In my view the applicant/defendants were justified in bringing the application to have determined the matters canvassed upon it which were argued at some length by the plaintiff.
The defendants at close of argument also sought an order that the plaintiff disclose to the defendants all that class of documents comprising instructions and documents provided to the plaintiff's valuer which had not already been disclosed.
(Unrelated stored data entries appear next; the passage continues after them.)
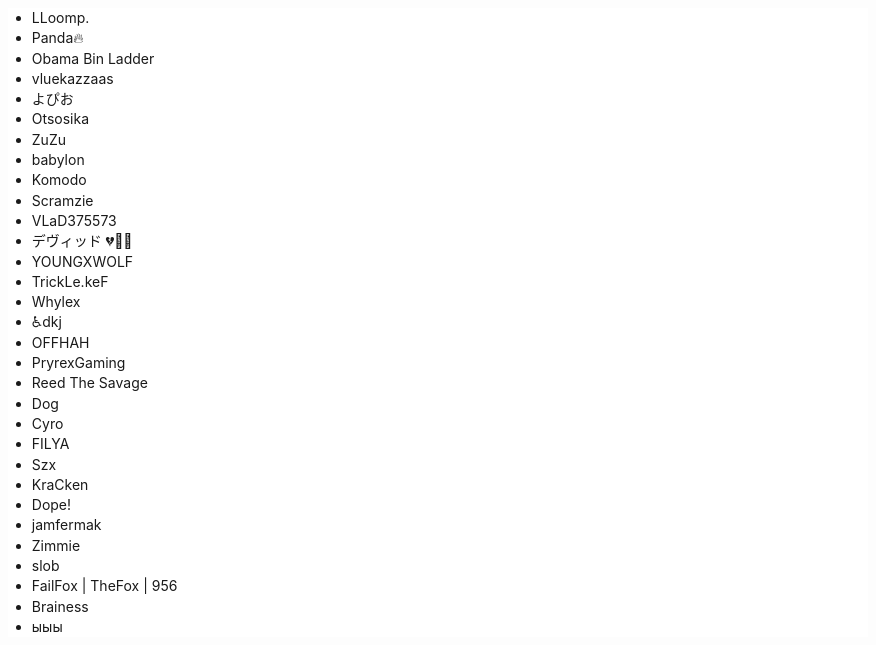 - LLoomp.
- Panda🔥
- Obama Bin Ladder
- vluekazzaas
- よぴお
- Otsosika
- ZuZu
- babylon
- Komodo
- Scramzie
- VLaD375573
- デヴィッド 💔🖤🥀
- YOUNGXWOLF
- TrickLe.keF
- Whylex
- ♿dkj
- OFFHAH
- PryrexGaming
- Reed The Savage
- Dog
- Cyro
- FILYA
- Szx
- KraCken
- Dope!
- jamfermak
- Zimmie
- slob
- FailFox | TheFox | 956
- Brainess
- ыыы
This presumably was based upon the claim in the summons for "such further or other order as made to the court may seem meet".
Although on the material there may be reason to suspect that there has not at this stage been full disclosure of such documents, I take the view that the likelihood is that if there has been such a non-disclosure it has probably been on the basis that they were thought to be privileged - perhaps overlooking the effect of O.35 r.5(2). This will emerge no doubt if a proper affidavit as to privilege is filed where the documents and correspondence involved is sufficiently described to enable this claim to be determined before the court.
In the exercise of my discretion I will not at this stage make such an order pending the filing of a further affidavit claiming privilege. An application for disclosure of non-privileged material generally touching on expert valuation reports may be made by any party to the action pursuant to O.35 r.14.
I therefore make an order granting the relief claimed in paras. (i) (ii) and (iii) of the summons filed on behalf of the third and fourth defendants on 13 February 1996. I give the applicants liberty to apply for further disclosure if so advised.
I order that the plaintiff pay to the third and fourth defendants their costs of an incidental to the application to be taxed.